To be precise, they were giants—dwarves that had grown taller than humans—savagely brawling. They were frenzied, roaring, attacking each other with hammers and blades, with no regard for the lives of their kin.

“What… what is this?” King Brokk whispered, still not fully processing the nightmare. Was this a dream? An invasion? A rebellion?

“Not a rebellion,” a flat, emotionless voice said from behind him. “A mutation.”

The voice shocked Brokk, an upper-legendary tier powerhouse, back to full awareness. This was an attack.

He spun around, a strange warhammer appearing in his hand as if by magic.

Sitting on his iron throne, as if he owned it, was a puppet.

“I am quite curious,” the puppet said, its voice belonging to the clown, Ogu. “You are a dwarf, the dwarven king no less. Why were you able to resist the Giant-Spore Blight?”

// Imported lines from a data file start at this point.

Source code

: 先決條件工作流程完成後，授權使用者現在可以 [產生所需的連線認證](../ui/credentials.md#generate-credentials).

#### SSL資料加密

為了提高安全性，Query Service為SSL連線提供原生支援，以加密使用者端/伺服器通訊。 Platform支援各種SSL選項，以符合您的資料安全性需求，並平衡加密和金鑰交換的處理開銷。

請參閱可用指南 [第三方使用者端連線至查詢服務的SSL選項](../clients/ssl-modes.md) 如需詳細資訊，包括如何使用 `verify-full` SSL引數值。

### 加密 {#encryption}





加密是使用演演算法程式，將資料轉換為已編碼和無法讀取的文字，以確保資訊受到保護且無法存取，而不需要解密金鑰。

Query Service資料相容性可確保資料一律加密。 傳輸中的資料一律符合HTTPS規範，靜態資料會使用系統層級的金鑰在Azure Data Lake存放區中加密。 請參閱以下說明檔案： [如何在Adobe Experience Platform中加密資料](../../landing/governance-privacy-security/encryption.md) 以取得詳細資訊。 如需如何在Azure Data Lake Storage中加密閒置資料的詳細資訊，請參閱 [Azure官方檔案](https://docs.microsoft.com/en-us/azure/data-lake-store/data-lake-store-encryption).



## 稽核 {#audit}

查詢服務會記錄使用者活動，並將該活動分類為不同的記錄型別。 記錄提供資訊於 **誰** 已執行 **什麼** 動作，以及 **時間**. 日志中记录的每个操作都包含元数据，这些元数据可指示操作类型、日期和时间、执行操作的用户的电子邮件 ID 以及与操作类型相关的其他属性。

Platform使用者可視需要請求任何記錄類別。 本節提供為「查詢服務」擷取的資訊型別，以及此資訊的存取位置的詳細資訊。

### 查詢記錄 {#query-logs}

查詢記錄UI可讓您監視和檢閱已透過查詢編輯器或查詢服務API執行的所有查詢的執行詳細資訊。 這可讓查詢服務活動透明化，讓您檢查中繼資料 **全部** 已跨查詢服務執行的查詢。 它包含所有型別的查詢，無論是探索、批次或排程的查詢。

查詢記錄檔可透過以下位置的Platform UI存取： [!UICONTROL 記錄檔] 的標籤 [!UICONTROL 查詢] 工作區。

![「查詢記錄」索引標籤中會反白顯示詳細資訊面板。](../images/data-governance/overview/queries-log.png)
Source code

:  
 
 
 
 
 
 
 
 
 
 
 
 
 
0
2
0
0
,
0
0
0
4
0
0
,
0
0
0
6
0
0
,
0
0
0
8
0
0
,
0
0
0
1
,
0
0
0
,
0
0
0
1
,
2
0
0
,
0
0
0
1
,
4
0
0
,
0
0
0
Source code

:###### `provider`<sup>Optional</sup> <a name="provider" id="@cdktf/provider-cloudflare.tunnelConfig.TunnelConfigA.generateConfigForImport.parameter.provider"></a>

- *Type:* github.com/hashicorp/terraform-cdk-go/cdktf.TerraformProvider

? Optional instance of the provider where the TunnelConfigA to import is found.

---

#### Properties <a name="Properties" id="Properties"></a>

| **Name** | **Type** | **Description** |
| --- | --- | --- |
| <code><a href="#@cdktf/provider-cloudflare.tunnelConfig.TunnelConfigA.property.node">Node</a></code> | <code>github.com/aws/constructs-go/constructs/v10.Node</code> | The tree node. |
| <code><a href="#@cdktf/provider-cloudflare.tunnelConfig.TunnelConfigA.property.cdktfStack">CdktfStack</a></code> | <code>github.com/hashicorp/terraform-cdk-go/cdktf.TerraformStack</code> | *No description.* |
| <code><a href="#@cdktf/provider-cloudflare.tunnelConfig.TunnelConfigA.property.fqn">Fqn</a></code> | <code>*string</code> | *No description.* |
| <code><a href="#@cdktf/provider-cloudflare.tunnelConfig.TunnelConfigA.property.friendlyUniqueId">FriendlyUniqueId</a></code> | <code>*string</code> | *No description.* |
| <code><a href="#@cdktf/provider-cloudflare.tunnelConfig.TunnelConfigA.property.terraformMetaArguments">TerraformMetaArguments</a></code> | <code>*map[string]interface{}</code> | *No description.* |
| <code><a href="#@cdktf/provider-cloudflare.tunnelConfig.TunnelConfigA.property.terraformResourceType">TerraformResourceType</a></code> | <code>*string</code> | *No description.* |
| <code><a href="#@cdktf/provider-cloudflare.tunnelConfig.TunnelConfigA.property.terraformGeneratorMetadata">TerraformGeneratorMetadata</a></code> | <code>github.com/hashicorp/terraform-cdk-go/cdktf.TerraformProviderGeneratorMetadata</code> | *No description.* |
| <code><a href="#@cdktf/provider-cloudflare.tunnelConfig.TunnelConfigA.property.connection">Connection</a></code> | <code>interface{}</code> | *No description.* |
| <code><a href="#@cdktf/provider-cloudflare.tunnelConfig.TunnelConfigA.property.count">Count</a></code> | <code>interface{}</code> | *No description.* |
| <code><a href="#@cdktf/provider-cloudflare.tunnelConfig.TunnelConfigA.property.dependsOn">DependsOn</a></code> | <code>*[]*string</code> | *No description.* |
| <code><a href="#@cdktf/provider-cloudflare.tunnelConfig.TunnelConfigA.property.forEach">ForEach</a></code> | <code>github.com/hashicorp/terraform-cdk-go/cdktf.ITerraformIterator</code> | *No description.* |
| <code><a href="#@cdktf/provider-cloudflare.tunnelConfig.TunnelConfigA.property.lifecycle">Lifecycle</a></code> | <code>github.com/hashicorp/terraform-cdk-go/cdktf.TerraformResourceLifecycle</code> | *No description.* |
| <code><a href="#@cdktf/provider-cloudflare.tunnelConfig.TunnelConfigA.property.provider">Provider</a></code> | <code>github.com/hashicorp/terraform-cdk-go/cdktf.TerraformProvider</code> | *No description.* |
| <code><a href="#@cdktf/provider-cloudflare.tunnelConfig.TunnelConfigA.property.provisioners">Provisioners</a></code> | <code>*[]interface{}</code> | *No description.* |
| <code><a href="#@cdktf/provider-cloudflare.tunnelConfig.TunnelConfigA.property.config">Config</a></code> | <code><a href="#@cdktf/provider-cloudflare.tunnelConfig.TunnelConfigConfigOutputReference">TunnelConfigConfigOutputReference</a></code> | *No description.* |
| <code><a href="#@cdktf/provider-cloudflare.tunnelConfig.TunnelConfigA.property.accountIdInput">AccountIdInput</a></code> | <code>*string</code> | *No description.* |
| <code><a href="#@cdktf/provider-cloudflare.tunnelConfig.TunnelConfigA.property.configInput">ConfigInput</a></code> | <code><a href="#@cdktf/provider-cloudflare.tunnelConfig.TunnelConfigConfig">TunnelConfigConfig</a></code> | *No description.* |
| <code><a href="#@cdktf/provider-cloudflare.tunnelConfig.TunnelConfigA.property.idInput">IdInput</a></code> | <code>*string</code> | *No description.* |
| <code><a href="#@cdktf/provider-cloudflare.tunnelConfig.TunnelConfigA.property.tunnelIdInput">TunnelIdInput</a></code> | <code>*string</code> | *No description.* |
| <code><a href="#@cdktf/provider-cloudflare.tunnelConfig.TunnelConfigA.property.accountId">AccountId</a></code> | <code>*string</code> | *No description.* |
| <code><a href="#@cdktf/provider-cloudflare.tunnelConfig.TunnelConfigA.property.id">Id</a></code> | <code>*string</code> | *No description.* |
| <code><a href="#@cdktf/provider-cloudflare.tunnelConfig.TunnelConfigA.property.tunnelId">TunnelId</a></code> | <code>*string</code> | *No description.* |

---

He had possessed the blight for a long time, and it had never once failed him. For it to be ineffective against King Brokk was a genuine puzzle. Out of sheer curiosity, he hadn’t killed the king immediately.

“Who are you?” Brokk roared, his voice thick with fury. “What have you done to Thunderhold City, to the dwarven Tribe?”

The warhammer in his hand began to glow, turning a cherry-red as an aura of peerless power radiated from it. In an instant, King Brook’s presence surged to the level of an arch lord.

“That aura…” the puppet mused, its head cocked. “Could it be… one of the tribal relics? Ah. So that’s how it is.”